Looking at the two randomized trials reported to date, the TIME trial comparing totally MIO versus open [11] and the MIRO trial comparing HMIO and open oesophagectomy [12, 13], similar conclusions can be drawn. We see comparable odd ratios reported for decreasing postoperative complications that were 0.30 [0.12–0.76] in the TIME trial versus 0.31 [0.18–0.55] in the MIRO trial. Regarding oncological results, only the MIRO trial reported long-term outcomes that were not significantly different between groups, slightly favouring HMIO [12, 13].

HMIO—especially laparoscopic gastric mobilization—appears easy, reproducible, and not requiring modification of the surgical technique; It appears feasible despite the tumour or patients’ characteristics or the centre experience, and does not compromise carcinologic resection, necessitating probably a little learning curve.

Totally MIO increases complexity and consequently brings a higher potential for error, requires according most reports modifications of the surgical technique with the need for a cervical anastomosis and its proper morbidity, needs very experienced hands, is time-demanding and probably is less easily reproducible. In addition, oncological safety of totally MIO is still a concern at present time, with few data on long-term oncological outcomes reported, especially for locally advanced tumours.

Scientific comparison between MIO and HMIO is of huge scientific interest. However, considering the limited results of randomized trials published, we can expect small differences while requiring a very large number of patients to be enrolled. More than placing MIO and HMIO in opposition, probably the more interesting course could be to choose one or the other approach according to the patient’s profile, the tumour extension and the centre/surgeon expertise.

Conclusions

MIO has been gaining in popularity but—as seen with open surgery—no consensus has been reached regarding the superiority of any particular MIO adaptation. Even if some large comparative studies show a significantly better postoperative course following MIO harbouring no compromise of oncological outcomes, yet more data from randomized trials is needed. Randomized trials, however, have drawbacks due to the wide variety of techniques available, the heterogeneity in surgeons’ preferences, the relative low number of procedures performed, the complexity of such surgery, and the variety and definition of postoperative complications after oesophagectomy. Certainly, the positive results of the TIME and the soon to be published MIRO trial add credence to what many surgeons find intuitive—that a less invasive approach could reduce morbidity after oesophagectomy. As the rates of postoperative mortality have fallen in specialist centres, our focus must turn to minimising the traditionally high level of morbidity associated with this operation.

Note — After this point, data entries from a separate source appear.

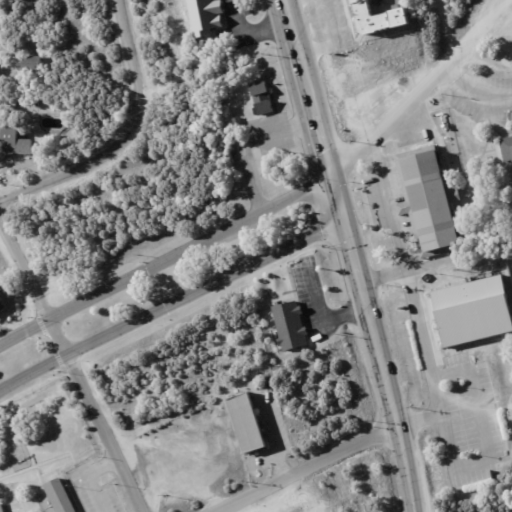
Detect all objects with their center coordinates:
building: (205, 16)
building: (205, 17)
building: (378, 17)
building: (380, 18)
road: (448, 30)
road: (249, 33)
building: (31, 63)
building: (31, 63)
road: (309, 86)
road: (475, 93)
road: (423, 94)
building: (261, 97)
building: (262, 98)
building: (13, 104)
building: (344, 131)
road: (122, 138)
road: (248, 139)
building: (14, 142)
building: (14, 144)
building: (507, 146)
building: (506, 147)
building: (453, 194)
road: (336, 197)
building: (428, 197)
building: (426, 198)
road: (390, 207)
road: (164, 258)
road: (412, 267)
road: (170, 302)
building: (1, 304)
building: (2, 305)
building: (472, 309)
building: (472, 310)
road: (320, 312)
building: (289, 325)
building: (290, 325)
road: (70, 360)
road: (382, 365)
road: (419, 418)
building: (247, 421)
building: (246, 422)
road: (450, 451)
road: (308, 467)
road: (93, 479)
building: (59, 495)
building: (59, 496)
building: (1, 508)
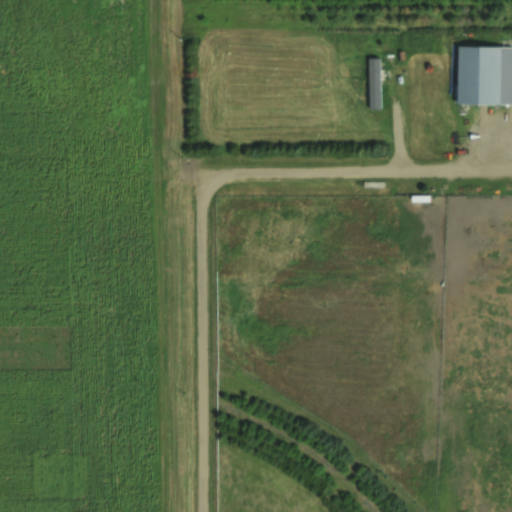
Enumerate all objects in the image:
building: (482, 75)
building: (372, 82)
road: (157, 256)
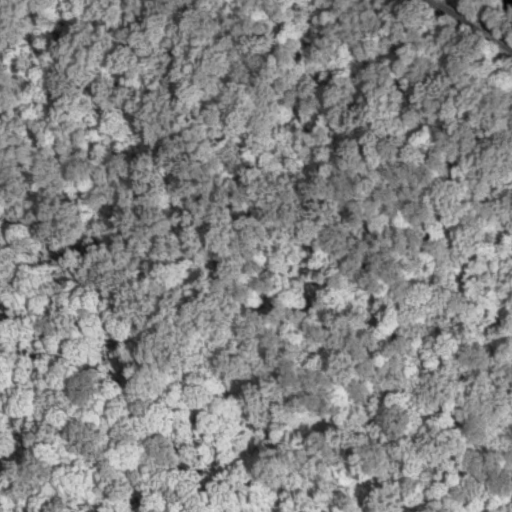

To date, the data coming from non-randomized studies do suggest MIO is safe, and at least is comparable to open resection for both surgical and oncological outcomes. Data from meta-analyses suggest that MIO may have advantages in terms of less blood loss, less time in intensive care, fewer pulmonary complications and shorter hospital stay. However, the effect of MIO on quality of life and return to normal activity needs to be confirmed and medico-economic analyses need to be performed. Hence, requiring more large randomized controlled trials of oesophagectomy.